Treponema pallidum tidak banyak memiliki lipopolisakarida, tetapi kuman
tersebut mengandung banyak lipoprotein. Secara in vitro maupun in vivo telah
dibuktikan bahwa lipid-modified protein merupakan aktivator poten terhadap sel
efektor yang berkaitan dengan imunitas nonspesifik.Oleh karena itu, pada awal
pembentukan chancre respons imun nonspesifik yang akan berperan terutama
adalah monosit, makrofag, dan sel endotelial terhadap Treponema.
Sifilis mengaktifkan baik imunitas humoral maupun selular, dan keduanya
diperlukan untuk eradikasi kuman.Kini telah ditemukan bahwa hipersensitivitas
tipe lambat merupakan mekanisme imun yang utama untuk pemusnahan bakteri
dan penyembuhan lesi sifilis.Pada pasien terinfeksi HIV terjadi gangguan sistem
imun humoral dan selular. Perubahan kualitas imunologis pada pasien dengan
infeksi HIV dapat menyebabkan penyembuhan lesi primer sifilis yang lambat,
akselerasi terjadinya lesi sifilis sekunder, atau keduanya.Penurunan atau
hilangnya imunitas selular pada pasien terinfeksi HIV menyebabkan peningkatan
kemampuan Treponema untuk bermultiplikasi di berbagai jaringan, sehingga
dapat terjadi ulserasi genital persisten, guma, dan progresivitas neurosifilis yang
lebih cepat.
Kofoed dkk.melaporkan bahwa pada pasien terinfeksi HIV, jumlah sel
limfosit T CD4+ menurun dan jumlah virus HIV meningkat selama infeksi sifilis.

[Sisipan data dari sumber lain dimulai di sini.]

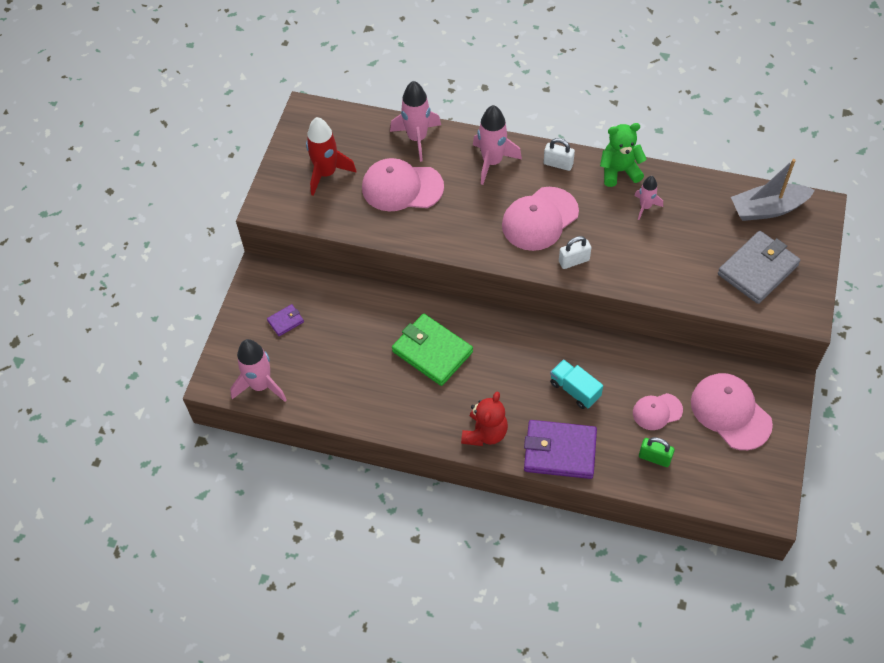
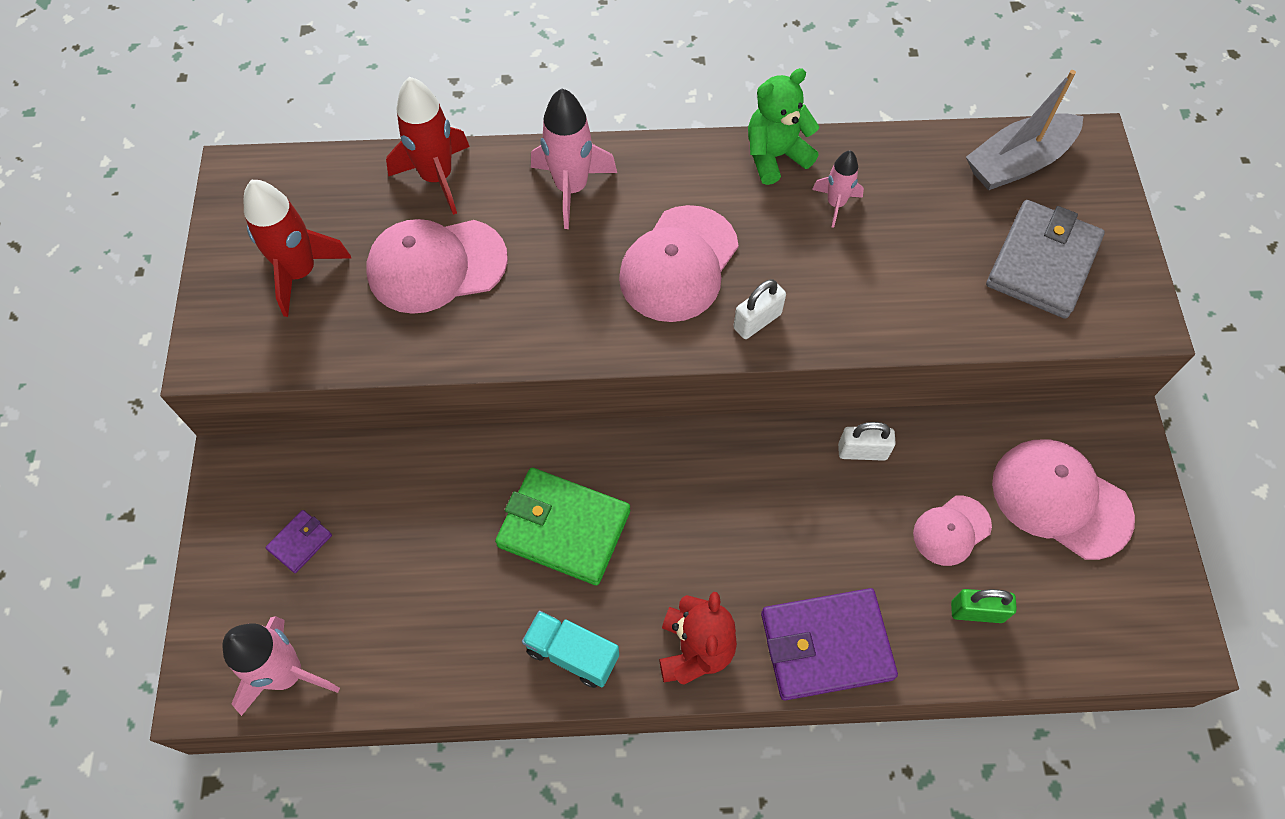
camera: 20 degrees left, 5 degrees up
pink rocket [390,81,441,162] -> red rocket [386,77,470,215]
white padlock [544,138,575,171] -> white padlock moved to [838,422,896,461]
turquoise truck [550,359,603,409] -> turquoise truck moved to [522,611,619,688]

Keadaan tersebut secara statistik bermakna hanya pada sifilis primer dan sifilis
sekunder, dengan jumlah awal sel limfosit T CD4+ sebelum terinfeksi sifilis
sebesar ≥500 sel/μL. Setelah terapi sifilis, jumlah sel limfosit T CD4+ akan
meningkat dan jumlah virus HIV akan menurun seperti keadaan awal sebelum
terinfeksi sifilis. Namun, Sadiq dkk. melaporkan bahwa tidak terdapat hubungan
antara perubahan jumlah sel limfosit T CD4+ dan jumlah virus HIV-1 dalam
darah dan semen dengan kejadian sifilis stadium dini.

Referensi : Agustina,F Dkk. Sifilis Pada Infeksi HIV. Departemen Ilmu Kesehatan
Kulit dan Kelamin. Fakultas Kedokteran. Universitas Indonesia.